Fatah Movement Revolutionary Council member and Official [Fatah] Spokesman Osama Al-Qawasmi emphasized that these three heroes were and will remain a symbol of pride, honor, and greatness, and will remain an example for the Palestinian people that only kneels before the One and Only [Allah].”

Muhammad Jamjoum, Fuad Hijazi, and Ataa Al-Zir “committed particularly brutal murders [of Jews] at Safed and Hebron,” according to the report by British Government to the League of Nations. They were convicted of attacking British soldiers and murdering Jews in the 1929 Hebron Massacre, in which 65 Jews were murdered. They were executed by the British in 1930.

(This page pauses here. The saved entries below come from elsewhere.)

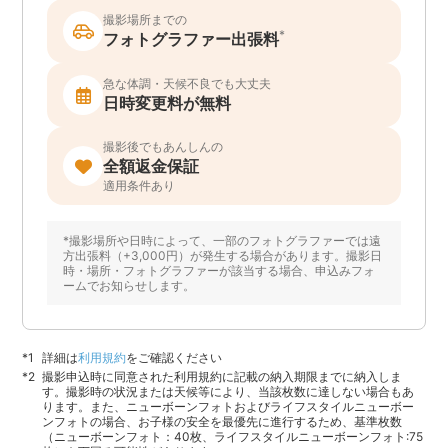
撮影場所までの
*
フォトグラファー出張料
急な体調・天候不良でも大丈夫
日時変更料が無料
撮影後でもあんしんの
全額返金保証
適用条件あり
*撮影場所や日時によって、一部のフォトグラファーでは遠
方出張料（+3,000円）が発生する場合があります。撮影日
時・場所・フォトグラファーが該当する場合、申込みフォ
ームでお知らせします。
詳細は
利用規約
をご確認ください
撮影申込時に同意された利用規約に記載の納入期限までに納入しま
す。撮影時の状況または天候等により、当該枚数に達しない場合もあ
ります。また、ニューボーンフォトおよびライフスタイルニューボー
ンフォトの場合、お子様の安全を最優先に進行するため、基準枚数
（ニューボーンフォト：40枚、ライフスタイルニューボーンフォト:75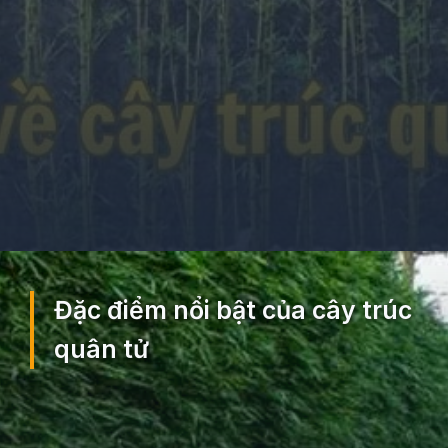
Đang mở
https://ocopaz.vn/truc-quan-tu-260
Đặc điểm nổi bật của cây trúc
quân tử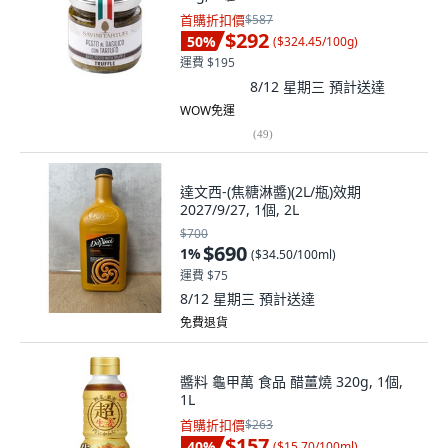
首購折扣價
$587
$292
50
%
(
$324.45/100g
)
運費 $195
8/12 星期三
預計送達
WOW免運
(
49
)
達文西-(焦糖淋醬)(2L/瓶)效期
2027/9/27, 1個, 2L
$700
$690
1
%
(
$34.50/100ml
)
運費 $75
8/12 星期三
預計送達
免費退貨
醬料 龜甲萬 食品 醋薑燒 320g, 1個,
1L
首購折扣價
$263
$157
40
%
(
$15.70/100ml
)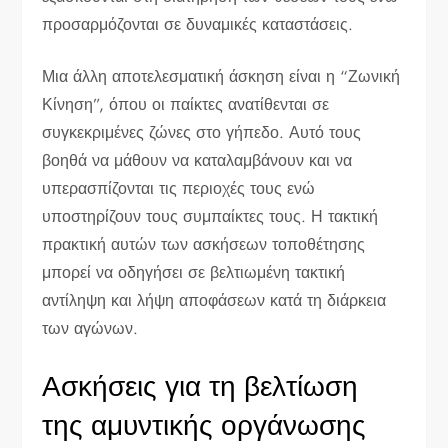
προσαρμόζονται σε δυναμικές καταστάσεις.
Μια άλλη αποτελεσματική άσκηση είναι η “Ζωνική
Κίνηση”, όπου οι παίκτες ανατίθενται σε
συγκεκριμένες ζώνες στο γήπεδο. Αυτό τους
βοηθά να μάθουν να καταλαμβάνουν και να
υπερασπίζονται τις περιοχές τους ενώ
υποστηρίζουν τους συμπαίκτες τους. Η τακτική
πρακτική αυτών των ασκήσεων τοποθέτησης
μπορεί να οδηγήσει σε βελτιωμένη τακτική
αντίληψη και λήψη αποφάσεων κατά τη διάρκεια
των αγώνων.
Ασκήσεις για τη βελτίωση
της αμυντικής οργάνωσης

The Al-Buraq Wall – Islam's Prophet Muhammad is said to have rode during his Night Journey from Mecca to "al aqsa mosque", i.e., "the farthest mosque" (Quran, Sura 17), and there tied his miraculous flying steed named Al-Buraq to a "stone" or a "rock." (Jami` at-Tirmidhi, Book 47, Hadith 3424). In the 1920's, Arab Mufti Haj Amin Al-Husseini decided to identify the Western Wall of the Temple in Jerusalem as that "rock" or "stone," and since then Muslims refer to the Western Wall as the "Al-Buraq Wall."